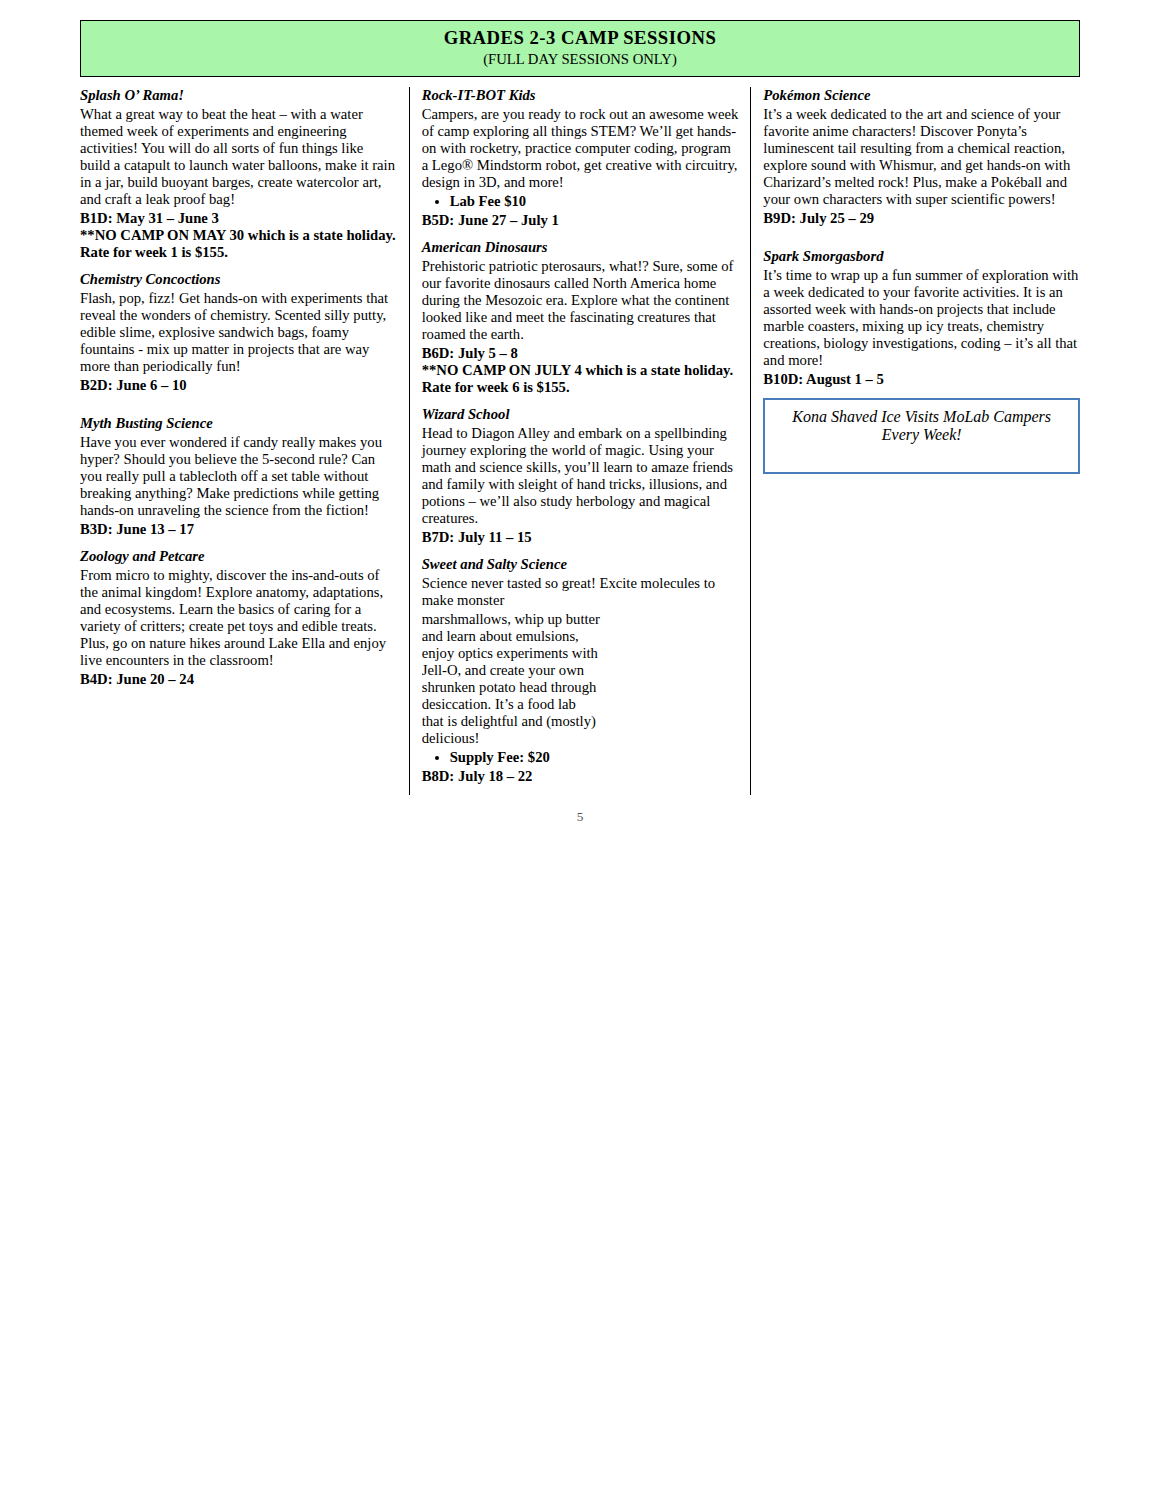GRADES 2-3 CAMP SESSIONS
(FULL DAY SESSIONS ONLY)
Splash O’ Rama!
What a great way to beat the heat – with a water themed week of experiments and engineering activities! You will do all sorts of fun things like build a catapult to launch water balloons, make it rain in a jar, build buoyant barges, create watercolor art, and craft a leak proof bag!
B1D: May 31 – June 3
**NO CAMP ON MAY 30 which is a state holiday. Rate for week 1 is $155.
Chemistry Concoctions
Flash, pop, fizz! Get hands-on with experiments that reveal the wonders of chemistry. Scented silly putty, edible slime, explosive sandwich bags, foamy fountains - mix up matter in projects that are way more than periodically fun!
B2D: June 6 – 10
Myth Busting Science
Have you ever wondered if candy really makes you hyper? Should you believe the 5-second rule? Can you really pull a tablecloth off a set table without breaking anything? Make predictions while getting hands-on unraveling the science from the fiction!
B3D: June 13 – 17
Zoology and Petcare
From micro to mighty, discover the ins-and-outs of the animal kingdom! Explore anatomy, adaptations, and ecosystems. Learn the basics of caring for a variety of critters; create pet toys and edible treats. Plus, go on nature hikes around Lake Ella and enjoy live encounters in the classroom!
B4D: June 20 – 24
Rock-IT-BOT Kids
Campers, are you ready to rock out an awesome week of camp exploring all things STEM? We’ll get hands-on with rocketry, practice computer coding, program a Lego® Mindstorm robot, get creative with circuitry, design in 3D, and more!
Lab Fee $10
B5D: June 27 – July 1
American Dinosaurs
Prehistoric patriotic pterosaurs, what!? Sure, some of our favorite dinosaurs called North America home during the Mesozoic era. Explore what the continent looked like and meet the fascinating creatures that roamed the earth.
B6D: July 5 – 8
**NO CAMP ON JULY 4 which is a state holiday. Rate for week 6 is $155.
Wizard School
Head to Diagon Alley and embark on a spellbinding journey exploring the world of magic. Using your math and science skills, you’ll learn to amaze friends and family with sleight of hand tricks, illusions, and potions – we’ll also study herbology and magical creatures.
B7D: July 11 – 15
Sweet and Salty Science
Science never tasted so great! Excite molecules to make monster
marshmallows, whip up butter and learn about emulsions, enjoy optics experiments with Jell-O, and create your own shrunken potato head through desiccation. It’s a food lab that is delightful and (mostly) delicious!
Supply Fee: $20
B8D: July 18 – 22
Pokémon Science
It’s a week dedicated to the art and science of your favorite anime characters! Discover Ponyta’s luminescent tail resulting from a chemical reaction, explore sound with Whismur, and get hands-on with Charizard’s melted rock! Plus, make a Pokéball and your own characters with super scientific powers!
B9D: July 25 – 29
Spark Smorgasbord
It’s time to wrap up a fun summer of exploration with a week dedicated to your favorite activities. It is an assorted week with hands-on projects that include marble coasters, mixing up icy treats, chemistry creations, biology investigations, coding – it’s all that and more!
B10D: August 1 – 5
Kona Shaved Ice Visits MoLab Campers Every Week!
5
============
## What the task asks
Repeat verbatim the lines between the start of the data and the line containing "B1D: May 31 – June 3", both ends included, omitting all pictures.

## Reply to the task
GRADES 2-3 CAMP SESSIONS
(FULL DAY SESSIONS ONLY)
Splash O’ Rama!
What a great way to beat the heat – with a water themed week of experiments and engineering activities! You will do all sorts of fun things like build a catapult to launch water balloons, make it rain in a jar, build buoyant barges, create watercolor art, and craft a leak proof bag!
B1D: May 31 – June 3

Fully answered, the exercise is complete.